As Steve points out, saline filling the lungs addresses the hydrostatic
pressure differential/bouyancy problem as it relates to the lungs (and
other body gas spaces), but introduces the 'drowning' problem. To counter
that, Steve proposes profound hypothermia and a heart-lung machine. Let me
add that this arrangement also takes care of the decompression problem. Or
you can skip the hypothermia, fill the lungs with saline, and just go for a
'lung' machine.

Or you can take the hypothermia to the extreme, cryonically vitrify the
astronaut, turning him/her into a glassy rock, thus achieving some serious
g-resisting structural strength. Then you can go REALLY fast. What's the
shear strength of the block of diamond that would then serve as the
supporting 'pressure vessel' for the cryo-astronaut?

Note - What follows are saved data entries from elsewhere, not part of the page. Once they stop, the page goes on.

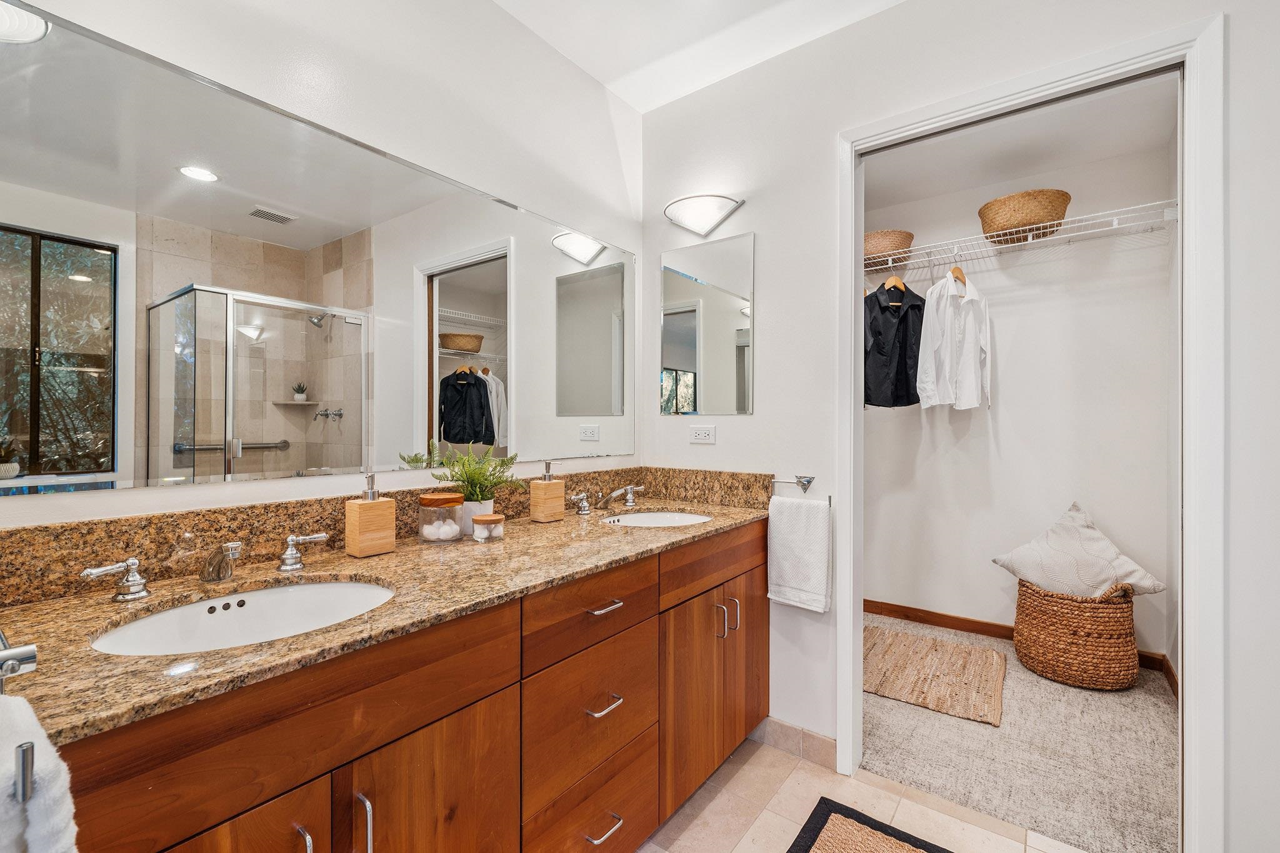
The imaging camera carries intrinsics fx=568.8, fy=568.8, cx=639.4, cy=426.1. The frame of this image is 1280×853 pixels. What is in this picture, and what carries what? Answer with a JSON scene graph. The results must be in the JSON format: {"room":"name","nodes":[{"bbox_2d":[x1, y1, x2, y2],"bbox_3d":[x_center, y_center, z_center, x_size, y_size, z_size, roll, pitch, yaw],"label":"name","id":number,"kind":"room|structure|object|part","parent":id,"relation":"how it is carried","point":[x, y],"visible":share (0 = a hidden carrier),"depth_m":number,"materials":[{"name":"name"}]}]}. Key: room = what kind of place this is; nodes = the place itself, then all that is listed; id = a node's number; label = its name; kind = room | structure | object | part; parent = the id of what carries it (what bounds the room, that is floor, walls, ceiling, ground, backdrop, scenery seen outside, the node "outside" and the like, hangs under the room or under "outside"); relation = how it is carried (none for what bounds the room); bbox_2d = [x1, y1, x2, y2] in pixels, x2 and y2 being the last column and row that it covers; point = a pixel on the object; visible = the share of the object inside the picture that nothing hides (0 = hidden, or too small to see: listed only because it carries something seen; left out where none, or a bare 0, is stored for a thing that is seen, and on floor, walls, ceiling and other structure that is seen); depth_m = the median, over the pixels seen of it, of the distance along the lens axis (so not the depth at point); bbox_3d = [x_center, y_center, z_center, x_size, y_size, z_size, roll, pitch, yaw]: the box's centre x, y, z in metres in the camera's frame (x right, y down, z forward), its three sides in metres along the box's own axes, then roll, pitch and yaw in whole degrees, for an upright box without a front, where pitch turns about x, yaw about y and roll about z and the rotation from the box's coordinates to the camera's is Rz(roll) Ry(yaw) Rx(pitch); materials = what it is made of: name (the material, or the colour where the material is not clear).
{"room":"bathroom","nodes":[
{"label":"bathroom","id":0,"kind":"room"},
{"bbox_2d":[0,0,640,535],"bbox_3d":[-0.804,-0.124,1.594,0.117,2.629,2.791,0,0,37],"label":"left wall","id":1,"kind":"structure","parent":0,"point":[494,10],"depth_m":1.68,"materials":[{"name":"white paint"}]},
{"bbox_2d":[0,1,638,496],"bbox_3d":[-0.596,-0.315,1.707,0.008,0.869,2.020,0,0,37],"label":"wall mirror","id":2,"kind":"object","parent":1,"relation":"attached to","point":[339,464],"visible":0.99,"depth_m":1.30,"materials":[{"name":"mirror"}]},
{"bbox_2d":[0,466,772,606],"bbox_3d":[-0.519,0.255,1.662,0.145,0.136,2.011,0,0,37],"label":"granite backsplash","id":3,"kind":"structure","parent":1,"relation":"attached to","point":[51,533],"depth_m":1.31,"materials":[{"name":"brown stone"}]},
{"bbox_2d":[493,0,913,111],"bbox_3d":[0.188,-1.456,0.687,2.804,0.103,3.013,0,0,37],"label":"ceiling","id":4,"kind":"structure","parent":0,"point":[577,60],"depth_m":2.03,"materials":[{"name":"white paint"}]},
{"bbox_2d":[636,733,1091,852],"bbox_3d":[0.228,1.237,0.617,2.583,0.061,2.969,0,0,37],"label":"tile floor","id":5,"kind":"structure","parent":0,"point":[717,802],"depth_m":1.78,"materials":[{"name":"beige tile"}]},
{"bbox_2d":[30,518,764,852],"bbox_3d":[-0.315,0.781,1.517,0.620,0.894,2.096,0,0,37],"label":"vanity cabinet","id":6,"kind":"object","parent":5,"relation":"on","point":[452,712],"visible":0.73,"depth_m":1.10,"materials":[{"name":"brown wood"}]},
{"bbox_2d":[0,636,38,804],"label":"towel bar","id":7,"kind":"object","parent":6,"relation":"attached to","point":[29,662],"visible":0.95,"depth_m":0.48,"materials":[{"name":"silver metal"}]},
{"bbox_2d":[0,692,78,852],"bbox_3d":[-0.599,0.490,0.497,0.218,0.447,0.147,0,0,37],"label":"white towel","id":8,"kind":"object","parent":7,"relation":"hanging from","point":[56,822],"visible":0.99,"depth_m":0.50,"materials":[{"name":"white fabric"}]},
{"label":"cabinet door","id":9,"kind":"part","parent":6,"relation":"part of","materials":[{"name":"brown wood"}]},
{"bbox_3d":[-0.522,0.678,0.880,0.031,0.125,0.014,0,0,37],"label":"pull","id":10,"kind":"part","parent":6,"relation":"part of","materials":[{"name":"silver metal"}]},
{"bbox_3d":[-0.465,0.691,0.959,0.033,0.136,0.014,0,0,37],"label":"pull","id":11,"kind":"part","parent":6,"relation":"part of","materials":[{"name":"silver metal"}]},
{"bbox_2d":[0,486,768,746],"bbox_3d":[-0.347,0.323,1.445,0.619,0.033,1.911,0,0,37],"label":"granite countertop","id":12,"kind":"structure","parent":6,"relation":"on","point":[697,528],"depth_m":1.02,"materials":[{"name":"stone"}]},
{"bbox_2d":[78,531,326,601],"bbox_3d":[-0.834,0.270,1.154,0.149,0.101,0.434,0,0,37],"label":"faucet","id":13,"kind":"object","parent":12,"relation":"on","point":[134,560],"visible":0.99,"depth_m":1.12,"materials":[{"name":"silver metal"}]},
{"bbox_2d":[90,576,395,655],"bbox_3d":[-0.683,0.410,1.031,0.399,0.142,0.498,0,0,37],"label":"sink","id":14,"kind":"object","parent":12,"relation":"in","point":[204,608],"visible":0.52,"depth_m":1.14,"materials":[{"name":"white ceramic"}]},
{"bbox_2d":[344,472,397,556],"bbox_3d":[-0.668,0.218,1.414,0.080,0.195,0.098,0,0,37],"label":"soap dispenser","id":15,"kind":"object","parent":12,"relation":"on","point":[364,513],"visible":0.99,"depth_m":1.39,"materials":[{"name":"brown wood"}]},
{"bbox_2d":[417,491,464,543],"bbox_3d":[-0.552,0.254,1.583,0.117,0.125,0.116,0,0,37],"label":"glass jar","id":16,"kind":"object","parent":12,"relation":"on","point":[432,538],"visible":0.99,"depth_m":1.54,"materials":[{"name":"clear glass"}]},
{"bbox_2d":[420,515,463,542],"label":"cotton balls","id":17,"kind":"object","parent":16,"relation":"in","point":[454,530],"visible":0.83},
{"bbox_2d":[429,445,518,531],"bbox_3d":[-0.488,0.183,1.717,0.239,0.257,0.263,0,0,37],"label":"potted plant","id":18,"kind":"object","parent":12,"relation":"on","point":[477,493],"visible":0.81,"depth_m":1.69,"materials":[{"name":"green plant"}]},
{"bbox_2d":[458,497,494,535],"bbox_3d":[-0.497,0.268,1.713,0.107,0.097,0.107,0,0,37],"label":"plant pot","id":19,"kind":"object","parent":12,"relation":"on","point":[482,508],"visible":0.61,"depth_m":1.67,"materials":[{"name":"white ceramic"}]},
{"bbox_2d":[471,513,504,542],"bbox_3d":[-0.425,0.285,1.602,0.084,0.065,0.084,0,0,37],"label":"glass jar","id":20,"kind":"object","parent":12,"relation":"on","point":[492,518],"visible":0.99,"depth_m":1.57,"materials":[{"name":"glass"}]},
{"bbox_2d":[528,460,566,522],"bbox_3d":[-0.307,0.215,1.897,0.079,0.199,0.091,0,0,37],"label":"soap dispenser","id":21,"kind":"object","parent":12,"relation":"on","point":[547,486],"visible":0.99,"depth_m":1.87,"materials":[{"name":"brown wood"}]},
{"bbox_2d":[570,483,643,513],"bbox_3d":[-0.087,0.267,2.112,0.172,0.091,0.417,0,0,37],"label":"faucet","id":22,"kind":"object","parent":12,"relation":"on","point":[629,498],"visible":0.98,"depth_m":2.12,"materials":[{"name":"silver metal"}]},
{"bbox_2d":[600,510,711,526],"bbox_3d":[0.055,0.404,1.999,0.405,0.139,0.447,0,0,37],"label":"sink","id":23,"kind":"object","parent":12,"relation":"in","point":[642,518],"visible":0.42,"depth_m":2.17,"materials":[{"name":"white ceramic"}]},
{"bbox_3d":[-0.381,0.863,1.095,0.032,0.575,0.323,0,0,37],"label":"cabinet door","id":24,"kind":"part","parent":6,"relation":"part of","materials":[{"name":"brown wood"}]},
{"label":"drawer","id":25,"kind":"part","parent":6,"relation":"part of","materials":[{"name":"brown wood"}]},
{"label":"drawer","id":26,"kind":"part","parent":6,"relation":"part of","materials":[{"name":"brown wood"}]},
{"bbox_3d":[-0.103,0.467,1.448,0.035,0.163,0.449,0,0,37],"label":"drawer","id":27,"kind":"part","parent":6,"relation":"part of","materials":[{"name":"brown wood"}]},
{"bbox_3d":[-0.096,0.701,1.450,0.048,0.014,0.081,0,0,37],"label":"drawer pull","id":28,"kind":"part","parent":6,"relation":"part of","materials":[{"name":"silver metal"}]},
{"bbox_3d":[-0.097,1.008,1.439,0.047,0.014,0.092,0,0,37],"label":"drawer pull","id":29,"kind":"part","parent":6,"relation":"part of","materials":[{"name":"silver metal"}]},
{"bbox_3d":[-0.095,0.465,1.464,0.047,0.013,0.096,0,0,37],"label":"drawer pull","id":30,"kind":"part","parent":6,"relation":"part of","materials":[{"name":"silver metal"}]},
{"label":"cabinet doors","id":31,"kind":"part","parent":6,"relation":"part of","materials":[{"name":"brown wood"}]},
{"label":"pull","id":32,"kind":"part","parent":6,"relation":"part of","materials":[{"name":"silver metal"}]},
{"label":"pulls","id":33,"kind":"part","parent":6,"relation":"part of","materials":[{"name":"metal"}]},
{"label":"cabinet door","id":34,"kind":"part","parent":6,"relation":"part of","materials":[{"name":"brown wood"}]},
{"bbox_2d":[786,796,952,852],"bbox_3d":[0.593,1.197,1.264,0.685,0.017,0.930,0,0,37],"label":"bath mat","id":35,"kind":"object","parent":5,"relation":"on","point":[805,852],"visible":0.99,"depth_m":1.66,"materials":[{"name":"brown carpet"}]},
{"bbox_2d":[628,0,1278,845],"bbox_3d":[1.076,-0.106,1.774,2.577,2.635,0.119,0,0,37],"label":"right wall","id":36,"kind":"structure","parent":0,"point":[905,13],"depth_m":1.94,"materials":[{"name":"white paint"}]},
{"bbox_2d":[688,423,716,443],"bbox_3d":[0.252,0.030,2.311,0.115,0.075,0.009,0,0,37],"label":"power outlet","id":37,"kind":"object","parent":36,"relation":"attached to","point":[700,434],"visible":0.97,"depth_m":2.31,"materials":[{"name":"white plastic"}]},
{"bbox_2d":[662,193,745,235],"bbox_3d":[0.235,-0.850,2.287,0.343,0.117,0.152,0,0,37],"label":"wall sconce","id":38,"kind":"object","parent":36,"relation":"attached to","point":[707,210],"visible":0.98,"depth_m":2.26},
{"bbox_2d":[659,238,753,415],"bbox_3d":[0.258,-0.398,2.321,0.445,0.705,0.007,0,0,37],"label":"small mirror","id":39,"kind":"object","parent":36,"relation":"attached to","point":[695,366],"visible":0.99,"depth_m":2.30,"materials":[{"name":"mirror"}]},
{"bbox_2d":[752,715,838,770],"bbox_3d":[0.557,1.156,2.101,0.377,0.097,0.013,0,0,37],"label":"baseboard","id":40,"kind":"structure","parent":36,"relation":"attached to","point":[820,744],"depth_m":2.08,"materials":[{"name":"tile"}]},
{"bbox_2d":[770,475,833,504],"bbox_3d":[0.578,0.221,2.030,0.219,0.074,0.065,0,0,37],"label":"towel ring","id":41,"kind":"object","parent":36,"relation":"attached to","point":[805,488],"visible":0.83,"depth_m":2.03,"materials":[{"name":"silver metal"}]},
{"bbox_2d":[767,493,832,612],"bbox_3d":[0.563,0.441,2.005,0.225,0.391,0.064,0,0,37],"label":"hand towel","id":42,"kind":"object","parent":41,"relation":"hanging from","point":[802,578],"visible":0.99,"depth_m":1.98,"materials":[{"name":"white fabric"}]},
{"bbox_2d":[839,10,1226,848],"bbox_3d":[1.124,0.102,1.741,0.951,2.227,0.147,0,0,37],"label":"door frame","id":43,"kind":"structure","parent":36,"relation":"attached to","point":[850,304],"depth_m":1.46,"materials":[{"name":"white paint"}]},
{"bbox_2d":[861,71,1178,221],"bbox_3d":[1.459,-1.377,2.579,1.754,0.099,1.840,0,0,37],"label":"closet ceiling","id":44,"kind":"structure","parent":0,"point":[1088,157],"depth_m":2.72,"materials":[{"name":"white paint"}]},
{"bbox_2d":[863,116,1178,669],"bbox_3d":[1.961,-0.108,3.307,1.939,2.627,0.124,0,0,37],"label":"closet back wall","id":45,"kind":"structure","parent":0,"point":[1015,267],"depth_m":3.10,"materials":[{"name":"white paint"}]},
{"bbox_2d":[860,598,1178,683],"bbox_3d":[1.998,1.141,3.185,1.408,0.094,0.017,0,0,37],"label":"closet baseboard","id":46,"kind":"structure","parent":45,"relation":"attached to","point":[902,608],"depth_m":3.27,"materials":[{"name":"brown wood"}]},
{"bbox_2d":[865,198,1178,274],"bbox_3d":[1.784,-0.908,3.057,1.772,0.135,0.378,0,0,37],"label":"wire shelf","id":47,"kind":"object","parent":45,"relation":"attached to","point":[890,264],"visible":0.74,"depth_m":2.85,"materials":[{"name":"white metal"}]},
{"bbox_2d":[863,228,914,267],"bbox_3d":[1.371,-0.997,3.270,0.351,0.169,0.323,0,0,37],"label":"wicker basket","id":48,"kind":"object","parent":47,"relation":"on","point":[872,237],"visible":0.69,"depth_m":3.13,"materials":[{"name":"wicker"}]},
{"bbox_2d":[864,276,924,407],"bbox_3d":[1.368,-0.474,3.098,0.516,0.747,0.132,0,0,-15],"label":"black shirt","id":49,"kind":"object","parent":47,"relation":"hanging from","point":[902,357],"visible":0.77,"depth_m":3.07,"materials":[{"name":"black fabric"}]},
{"bbox_2d":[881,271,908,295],"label":"clothes hanger","id":50,"kind":"object","parent":47,"relation":"hanging from","point":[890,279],"visible":0.7,"depth_m":3.07,"materials":[{"name":"brown wood"}]},
{"bbox_2d":[916,267,989,409],"bbox_3d":[1.660,-0.468,2.975,0.448,0.763,0.145,0,0,-20],"label":"white shirt","id":51,"kind":"object","parent":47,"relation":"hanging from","point":[965,349],"visible":0.96,"depth_m":2.93,"materials":[{"name":"white fabric"}]},
{"bbox_2d":[949,251,968,288],"bbox_3d":[1.652,-0.822,2.951,0.321,0.209,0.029,0,0,-38],"label":"clothes hanger","id":52,"kind":"object","parent":47,"relation":"hanging from","point":[952,272],"visible":0.68,"depth_m":2.94,"materials":[{"name":"brown wood"}]},
{"bbox_2d":[977,188,1071,244],"bbox_3d":[1.961,-1.040,2.915,0.405,0.201,0.386,0,0,37],"label":"woven basket","id":53,"kind":"object","parent":47,"relation":"on","point":[1043,215],"visible":0.79,"depth_m":2.78,"materials":[{"name":"wicker"}]},
{"bbox_2d":[864,615,1178,852],"bbox_3d":[1.484,1.226,2.569,1.775,0.078,1.659,0,0,37],"label":"carpet floor","id":54,"kind":"structure","parent":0,"point":[1110,697],"depth_m":2.06,"materials":[{"name":"beige carpet"}]},
{"bbox_2d":[863,623,1007,726],"bbox_3d":[1.361,1.184,2.812,0.748,0.013,0.827,0,0,37],"label":"woven rug","id":55,"kind":"object","parent":54,"relation":"on","point":[932,657],"visible":0.89,"depth_m":2.70,"materials":[{"name":"beige fabric"}]},
{"bbox_2d":[1010,576,1141,690],"bbox_3d":[2.118,0.960,2.784,0.510,0.489,0.491,0,0,37],"label":"woven basket","id":56,"kind":"object","parent":54,"relation":"on","point":[1033,657],"visible":0.87,"depth_m":2.60,"materials":[{"name":"wicker"}]},
{"bbox_2d":[990,501,1164,598],"bbox_3d":[2.111,0.624,2.807,0.340,0.474,0.604,0,0,-32],"label":"pillow","id":57,"kind":"object","parent":56,"relation":"in","point":[1095,535],"visible":0.91,"depth_m":2.72,"materials":[{"name":"white fabric"}]}
]}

What with the escalting complexity of life-support with increasing G
forces, I conclude that one G, a good book, some videos, and a bucket of
McNuggets will do just fine. Two days one hour and fifty minutes (at
mars-to-earth closest approach) is less time than it takes to cross the
Atlantic by boat, even today.

By the way, if mars is on the other side of the sun, 2.524 AU from earth,
the trip time at one G is still only 4 days 13 hours 20 min. And that's
not even taking into account the solar slingshot effect.

And one last comment. The rotary rocket engine, the spinning wheel,
exhaust nozzles at the periphery, dynamic geometric simplicity replacing
complex and expensive turbopumps, remains for me a concept of breathtaking,
dazzling elegance. I am bereft and inconsolable at the thought that it is
not to be. Rather, I choose to believe that persons of venality and small
vision, the spawn which curseth humanity by their abundance, have simply
postponed the day when that beauty of engineering shall grace the skies.
Tell me Doug--lie if you have to--that there is still hope.

                        Best, Jeff Davis

           "Everything's hard till you know how to do it."